I think that Hinduism’s inclusivity is something that world religions lack today. While both Christianity and Islam require for a believer to be completely committed to their faith, I think Hinduism allows for some picking and choosing. This can be reflected in the multiplicity of deities. Hindis are able to pick an ishta, or one’s chosen ideal of God, and this allows for believers to worship a more appropriate deity that reflects their chosen path of yoga. Hinduism’s teachings are not loose and unrestricted.
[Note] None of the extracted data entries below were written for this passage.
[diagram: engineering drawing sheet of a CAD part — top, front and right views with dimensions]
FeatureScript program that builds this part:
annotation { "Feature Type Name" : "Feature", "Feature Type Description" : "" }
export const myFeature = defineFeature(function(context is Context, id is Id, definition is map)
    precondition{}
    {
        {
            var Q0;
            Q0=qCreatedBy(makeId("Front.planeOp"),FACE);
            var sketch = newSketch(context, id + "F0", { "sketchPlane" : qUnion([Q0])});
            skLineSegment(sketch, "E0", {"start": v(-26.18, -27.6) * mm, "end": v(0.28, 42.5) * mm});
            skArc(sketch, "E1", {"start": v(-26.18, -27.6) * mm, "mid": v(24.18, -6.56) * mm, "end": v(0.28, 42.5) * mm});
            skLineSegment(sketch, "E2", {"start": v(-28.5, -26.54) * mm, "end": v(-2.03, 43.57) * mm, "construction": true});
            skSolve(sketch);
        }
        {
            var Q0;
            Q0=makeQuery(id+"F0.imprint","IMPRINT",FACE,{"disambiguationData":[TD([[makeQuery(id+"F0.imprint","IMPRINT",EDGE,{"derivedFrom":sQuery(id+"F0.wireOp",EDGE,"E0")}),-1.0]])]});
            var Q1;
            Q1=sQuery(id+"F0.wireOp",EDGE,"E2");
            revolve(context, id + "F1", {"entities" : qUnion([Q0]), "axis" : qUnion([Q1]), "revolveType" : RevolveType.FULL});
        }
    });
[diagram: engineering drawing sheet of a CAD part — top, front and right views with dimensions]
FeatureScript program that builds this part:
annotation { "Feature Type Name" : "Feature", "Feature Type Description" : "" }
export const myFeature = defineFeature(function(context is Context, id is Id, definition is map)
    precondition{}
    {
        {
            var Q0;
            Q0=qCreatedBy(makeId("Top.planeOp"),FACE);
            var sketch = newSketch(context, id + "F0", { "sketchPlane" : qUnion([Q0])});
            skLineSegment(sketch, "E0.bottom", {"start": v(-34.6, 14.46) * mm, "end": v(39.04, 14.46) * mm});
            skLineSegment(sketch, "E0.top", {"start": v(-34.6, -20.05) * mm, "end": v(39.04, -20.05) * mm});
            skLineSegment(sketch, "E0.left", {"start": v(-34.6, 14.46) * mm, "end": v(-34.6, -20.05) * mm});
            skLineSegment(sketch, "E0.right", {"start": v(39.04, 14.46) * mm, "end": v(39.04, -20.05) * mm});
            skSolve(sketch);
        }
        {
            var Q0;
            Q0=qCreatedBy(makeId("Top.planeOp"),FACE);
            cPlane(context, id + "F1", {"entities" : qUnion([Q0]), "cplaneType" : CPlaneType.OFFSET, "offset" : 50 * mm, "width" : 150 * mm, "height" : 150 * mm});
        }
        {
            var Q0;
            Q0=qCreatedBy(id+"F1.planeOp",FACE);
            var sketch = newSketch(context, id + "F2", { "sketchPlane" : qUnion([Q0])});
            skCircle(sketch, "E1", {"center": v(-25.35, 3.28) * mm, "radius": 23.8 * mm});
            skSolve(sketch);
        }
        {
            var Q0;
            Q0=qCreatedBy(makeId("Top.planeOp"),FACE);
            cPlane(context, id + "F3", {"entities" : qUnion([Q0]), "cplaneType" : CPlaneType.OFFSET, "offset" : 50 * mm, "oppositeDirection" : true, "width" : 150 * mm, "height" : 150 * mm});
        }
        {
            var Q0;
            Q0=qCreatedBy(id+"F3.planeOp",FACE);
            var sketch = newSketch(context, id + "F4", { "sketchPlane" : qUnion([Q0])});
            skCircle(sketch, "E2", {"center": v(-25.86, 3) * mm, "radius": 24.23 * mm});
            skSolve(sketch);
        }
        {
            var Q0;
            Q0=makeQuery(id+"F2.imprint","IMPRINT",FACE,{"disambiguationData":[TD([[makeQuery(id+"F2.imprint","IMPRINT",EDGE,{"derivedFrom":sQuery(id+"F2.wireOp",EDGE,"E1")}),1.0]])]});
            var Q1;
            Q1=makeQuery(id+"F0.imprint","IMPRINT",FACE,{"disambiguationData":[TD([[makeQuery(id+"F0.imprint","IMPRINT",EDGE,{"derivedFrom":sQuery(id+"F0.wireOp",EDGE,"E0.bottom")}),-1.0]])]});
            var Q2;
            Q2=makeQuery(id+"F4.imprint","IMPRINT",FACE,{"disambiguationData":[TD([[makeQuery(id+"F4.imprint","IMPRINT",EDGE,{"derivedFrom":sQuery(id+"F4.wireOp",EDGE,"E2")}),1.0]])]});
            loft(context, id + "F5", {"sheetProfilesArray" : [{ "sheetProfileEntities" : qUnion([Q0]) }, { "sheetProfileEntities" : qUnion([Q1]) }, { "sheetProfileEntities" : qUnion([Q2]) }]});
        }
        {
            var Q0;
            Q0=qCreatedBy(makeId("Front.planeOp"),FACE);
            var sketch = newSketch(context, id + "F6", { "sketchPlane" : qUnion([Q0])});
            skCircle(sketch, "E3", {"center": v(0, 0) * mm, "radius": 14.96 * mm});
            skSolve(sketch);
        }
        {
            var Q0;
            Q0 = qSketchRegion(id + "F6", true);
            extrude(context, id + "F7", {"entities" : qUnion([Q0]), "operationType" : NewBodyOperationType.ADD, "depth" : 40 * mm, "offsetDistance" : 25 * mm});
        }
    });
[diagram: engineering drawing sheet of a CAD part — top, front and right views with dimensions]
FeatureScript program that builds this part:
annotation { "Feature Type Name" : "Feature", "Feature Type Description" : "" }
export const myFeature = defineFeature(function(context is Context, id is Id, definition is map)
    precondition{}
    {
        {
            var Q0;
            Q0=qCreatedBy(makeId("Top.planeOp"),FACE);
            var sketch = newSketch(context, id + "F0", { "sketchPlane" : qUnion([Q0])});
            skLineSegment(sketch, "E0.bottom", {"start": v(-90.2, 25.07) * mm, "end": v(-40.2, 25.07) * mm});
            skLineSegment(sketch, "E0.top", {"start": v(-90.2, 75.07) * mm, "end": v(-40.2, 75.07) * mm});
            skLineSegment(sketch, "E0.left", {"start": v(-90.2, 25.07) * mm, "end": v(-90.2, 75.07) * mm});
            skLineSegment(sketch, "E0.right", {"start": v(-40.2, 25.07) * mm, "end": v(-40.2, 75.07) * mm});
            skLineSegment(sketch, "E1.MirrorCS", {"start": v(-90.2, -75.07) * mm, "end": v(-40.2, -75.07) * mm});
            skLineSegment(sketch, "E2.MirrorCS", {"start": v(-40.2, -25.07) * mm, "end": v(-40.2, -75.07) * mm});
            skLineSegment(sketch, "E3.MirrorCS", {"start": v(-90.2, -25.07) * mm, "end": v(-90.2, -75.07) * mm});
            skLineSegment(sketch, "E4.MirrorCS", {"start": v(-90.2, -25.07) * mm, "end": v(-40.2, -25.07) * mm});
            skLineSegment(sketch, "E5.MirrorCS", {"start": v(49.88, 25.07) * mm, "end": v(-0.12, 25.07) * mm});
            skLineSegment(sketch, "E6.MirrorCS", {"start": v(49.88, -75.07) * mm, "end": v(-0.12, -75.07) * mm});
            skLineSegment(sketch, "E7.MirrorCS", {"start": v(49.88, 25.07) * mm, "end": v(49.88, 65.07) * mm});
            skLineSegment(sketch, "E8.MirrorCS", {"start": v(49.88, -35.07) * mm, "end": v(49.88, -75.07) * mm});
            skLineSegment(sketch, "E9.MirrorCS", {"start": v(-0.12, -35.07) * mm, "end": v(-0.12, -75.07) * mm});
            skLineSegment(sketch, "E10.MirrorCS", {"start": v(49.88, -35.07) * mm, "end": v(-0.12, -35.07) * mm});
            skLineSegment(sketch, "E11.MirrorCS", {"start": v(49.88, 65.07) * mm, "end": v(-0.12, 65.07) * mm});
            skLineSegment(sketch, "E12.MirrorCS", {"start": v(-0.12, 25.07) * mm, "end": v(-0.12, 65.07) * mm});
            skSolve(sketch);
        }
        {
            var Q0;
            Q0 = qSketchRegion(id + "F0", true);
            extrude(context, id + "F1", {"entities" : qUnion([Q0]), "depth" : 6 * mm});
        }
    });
With many deities come multiple mythological stories that convey the same message of yoga and stress the significance of yoga. I find that some of the major concepts of Hinduism, such as the Four Yogas, can be applied to other faiths. I think that when reading Hindu scripture, such as the Bhagavad Gita, there can be an array of interpretations, all of which are accepted. I think Satchinananda’s commentary portrays how analyzed and complex simple terms such as yoga and dharma can hold so much meaning while at the same time, the same terms in Smith’s context can be used as simple building blocks to create a much larger picture. The quote “truth is one, paths are many” depicts how the same terms can be used with the same meaning, but explain an assortment of Hinduism’s traditions and teaching.